Dove nessuno ti troverà

Dove nessuno ti troverà è un romanzo di Alicia Gimènez-Bartlett costruito intorno alla leggendaria figura di Teresa Pla Meseguer, nota anche come la Pastora. Nata nel primo decennio del ‘900 nella provincia spagnola e cresciuta in una famiglia povera e numerosa durante gli anni bui della guerra civile, Teresa viene da subito discriminata a causa di una malformazione genitale che renderà quasi impossibile una sua reale identificazione di genere. Il soprannome la Pastora deriva dal fatto che, stanca delle continue derisioni da parte di familiari e conoscenti, Teresa deciderà di autoescludersi dalla vita sociale e di ritirarsi in montagna con il suo gregge comparendo in città solo in rare occasione. Così la Pastora, vissuta fino a questo momento come una donna per scelta della madre, imparerà a conoscere ogni angolo di quelle amate montagne e a sopravvivere con la sola compagnia delle sue pecore finché l’incontro con un gruppo di partigiani nascosti su quelle stesse montagne non le cambierà la vita. Affascinata dai loro racconti e dall’idea di imparare a leggere e a scrivere e forte della sua grande conoscenza del territorio, Teresa si unirà alla resistenza anti-franchista accettando, a questo scopo, di diventare un uomo, Florencio. Da questo momento in poi la Pastora diventerà uno dei maggiori ricercati di Spagna, accusata di terrorismo e di essersi macchiata di innumerevoli crimini. Ma chi è veramente la Pastora?

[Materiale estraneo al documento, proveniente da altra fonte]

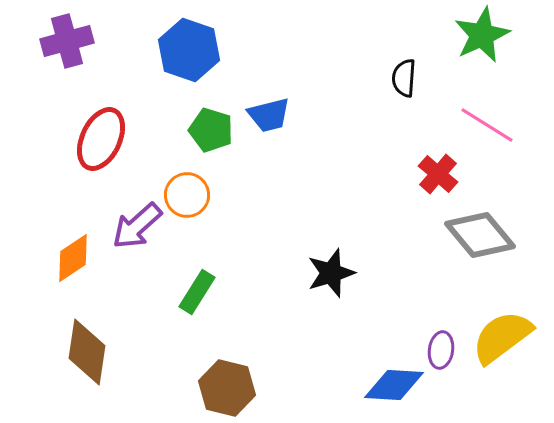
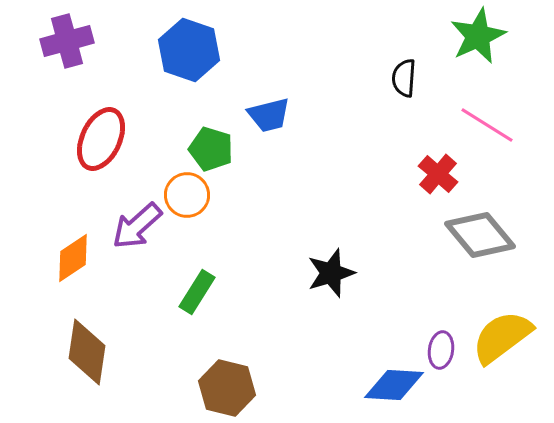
green star: moved 4 px left, 1 px down
green pentagon: moved 19 px down
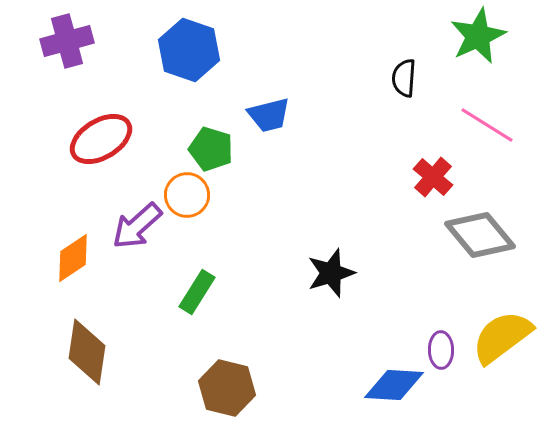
red ellipse: rotated 34 degrees clockwise
red cross: moved 5 px left, 3 px down
purple ellipse: rotated 9 degrees counterclockwise
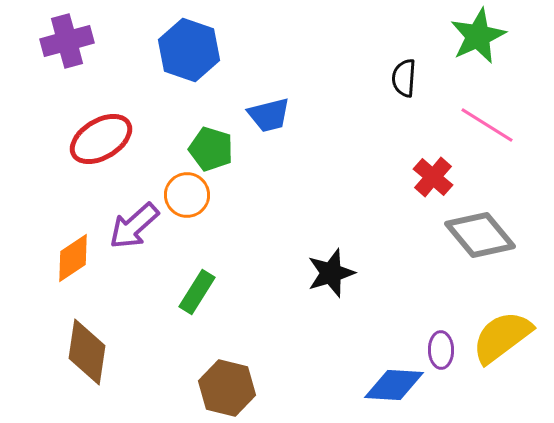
purple arrow: moved 3 px left
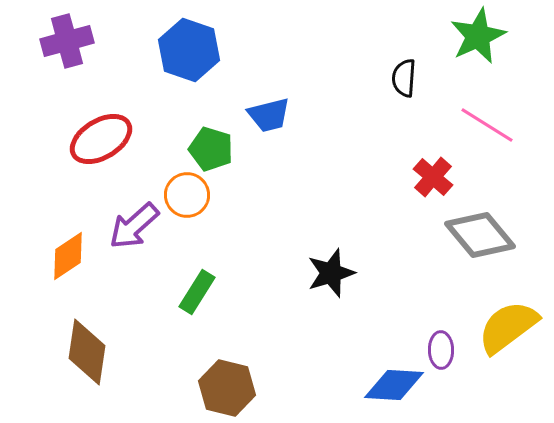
orange diamond: moved 5 px left, 2 px up
yellow semicircle: moved 6 px right, 10 px up
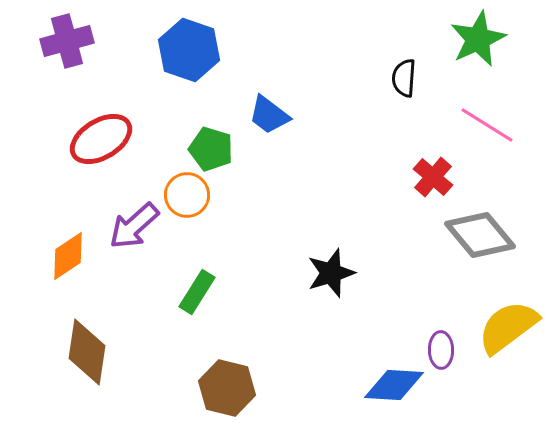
green star: moved 3 px down
blue trapezoid: rotated 51 degrees clockwise
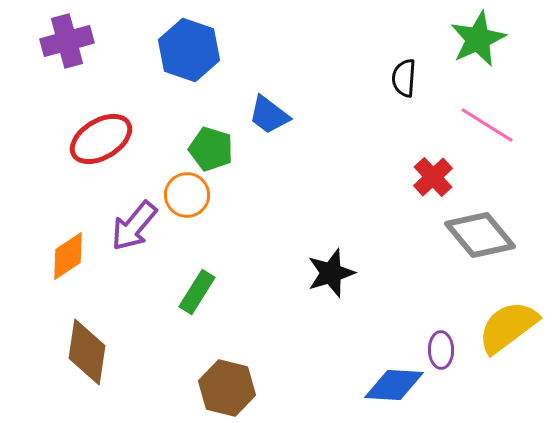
red cross: rotated 6 degrees clockwise
purple arrow: rotated 8 degrees counterclockwise
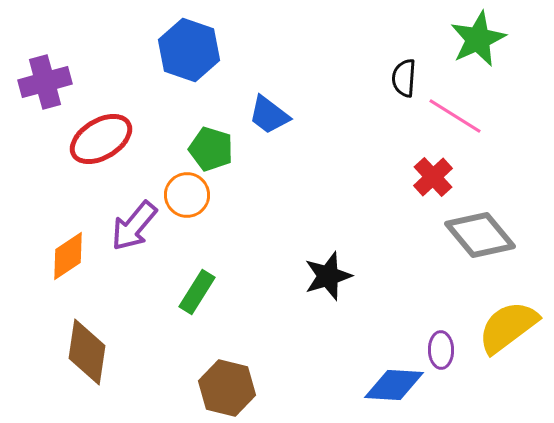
purple cross: moved 22 px left, 41 px down
pink line: moved 32 px left, 9 px up
black star: moved 3 px left, 3 px down
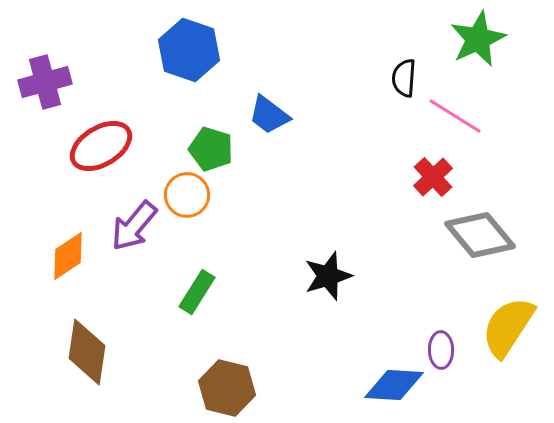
red ellipse: moved 7 px down
yellow semicircle: rotated 20 degrees counterclockwise
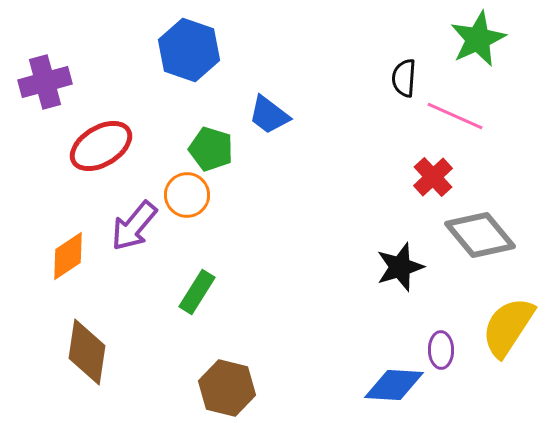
pink line: rotated 8 degrees counterclockwise
black star: moved 72 px right, 9 px up
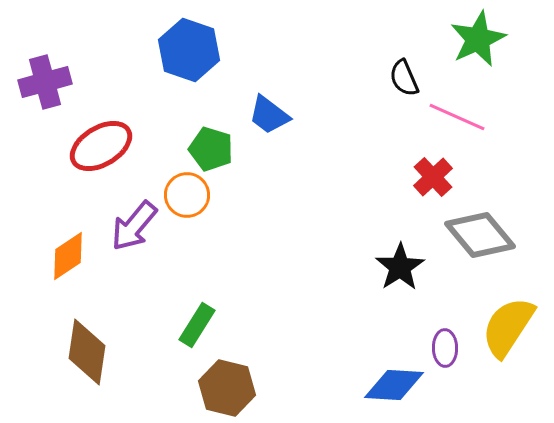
black semicircle: rotated 27 degrees counterclockwise
pink line: moved 2 px right, 1 px down
black star: rotated 15 degrees counterclockwise
green rectangle: moved 33 px down
purple ellipse: moved 4 px right, 2 px up
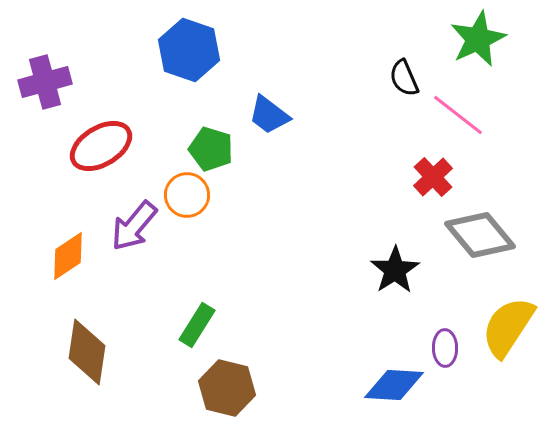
pink line: moved 1 px right, 2 px up; rotated 14 degrees clockwise
black star: moved 5 px left, 3 px down
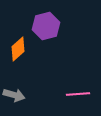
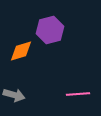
purple hexagon: moved 4 px right, 4 px down
orange diamond: moved 3 px right, 2 px down; rotated 25 degrees clockwise
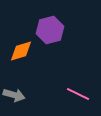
pink line: rotated 30 degrees clockwise
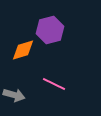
orange diamond: moved 2 px right, 1 px up
pink line: moved 24 px left, 10 px up
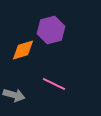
purple hexagon: moved 1 px right
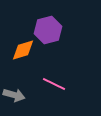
purple hexagon: moved 3 px left
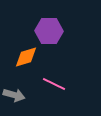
purple hexagon: moved 1 px right, 1 px down; rotated 16 degrees clockwise
orange diamond: moved 3 px right, 7 px down
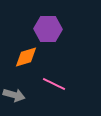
purple hexagon: moved 1 px left, 2 px up
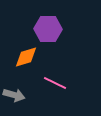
pink line: moved 1 px right, 1 px up
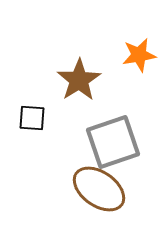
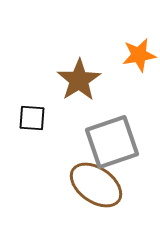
gray square: moved 1 px left
brown ellipse: moved 3 px left, 4 px up
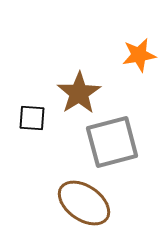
brown star: moved 13 px down
gray square: rotated 4 degrees clockwise
brown ellipse: moved 12 px left, 18 px down
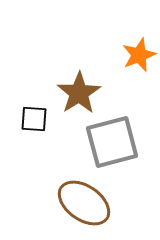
orange star: rotated 12 degrees counterclockwise
black square: moved 2 px right, 1 px down
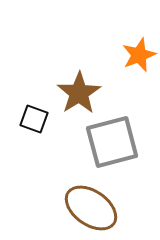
black square: rotated 16 degrees clockwise
brown ellipse: moved 7 px right, 5 px down
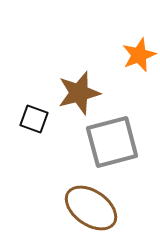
brown star: rotated 18 degrees clockwise
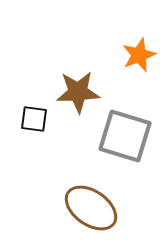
brown star: moved 1 px left, 1 px up; rotated 12 degrees clockwise
black square: rotated 12 degrees counterclockwise
gray square: moved 13 px right, 6 px up; rotated 32 degrees clockwise
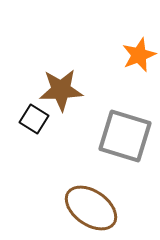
brown star: moved 17 px left, 2 px up
black square: rotated 24 degrees clockwise
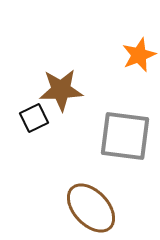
black square: moved 1 px up; rotated 32 degrees clockwise
gray square: rotated 10 degrees counterclockwise
brown ellipse: rotated 12 degrees clockwise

A cercare di dare una risposta a questa domanda sarà un’improbabile coppia (e qui comincia il romanzo) composta dal Prof. Lucien Nourissier, noto psichiatra francese interessato allo studio delle menti criminali, e Carlos Infante, un giornalista di Barcellona che, per soldi, accetterà di accompagnare il medico in giro per la Spagna sulle tracce della misteriosa Pastora. I due, distanti anni luce l’uno dall’altro per temperamento ed abitudini, cominceranno così un pericoloso viaggio lungo tre mesi sulle montagne tra la Catalogna e l’Aragona alla ricerca di testimonianze su questo temibile criminale. A fare da sfondo a questo cammino una Spagna rurale devastata nella mente e nel corpo dalla recente guerra civile e da anni di dittatura franchista (l’episodio narrato nel libro è ambientato nei primi anni’50). Una Spagna violenta e immorale, ma allo stesso tempo stanca e rassegnata, dove Nourissier e Infante impareranno a conoscere i loro limiti. Molto bello il finale e molto bella (e toccante) la storia (vera) della Pastora narrata durante il romanzo.

Di notte, adesso che avevo più tempo per pensare, mi tornavano in mente tante cose della mia vita che non mi ero mai fermato a pensarci con calma. Pensavo che mi era mancato quello che avevano tutti, dei figli e una moglie. Pensavo che avevo lavorato sempre come una bestia. Pensavo che entrare nei partigiani era stato bello per tanti motivi, brutto per altri. Bello, perchè avevo trovato dei compagni veri, perchè avevo potuto essere un uomo, finalmente, bello perché avevo imparato a leggere. Brutto, perchè la rivoluzione alla fine non c’era stata e perchè le cose che avevo imparato mi facevano male al cuore. Adesso sapevo cos’era la dignità della persona, sapevo che abbiamo dei diritti e che c’è lo sfruttamento. E tutto questo mi faceva pensare che la mia vita era stata uno schifo, dura che di più non si poteva, senza niente di quello che un uomo dovrebbe avere. Non è che ci perdevo il sonno, no, ma mi immaginavo come sarebbe stato se fosse andata diversamente. Se mia madre non si fosse vergognata di me e non mi avesse obbligato ad essere una donna. Se invece di lavorare sempre fin da piccolo avessi potuto andare a scuola. Se fossi riuscito ad avere una masseria tutta mia. Mi faceva male al cuore pensarci di notte, chiuso dentro la grotta, e allora prendevo la coperta e andavo fuori, all’aria aperta, che facesse caldo o freddo ero lo stesso. Mi sdraiavo lì e guardavo il cielo, come quando ero pastore. Se c’era sereno e si vedevano le stelle mi sentivo già meglio. Mi dicevo che certe cose che avevo io non tutti le avevano avute: poter dormire così, sotto il cielo, da solo, libero come un ucciel di bosco.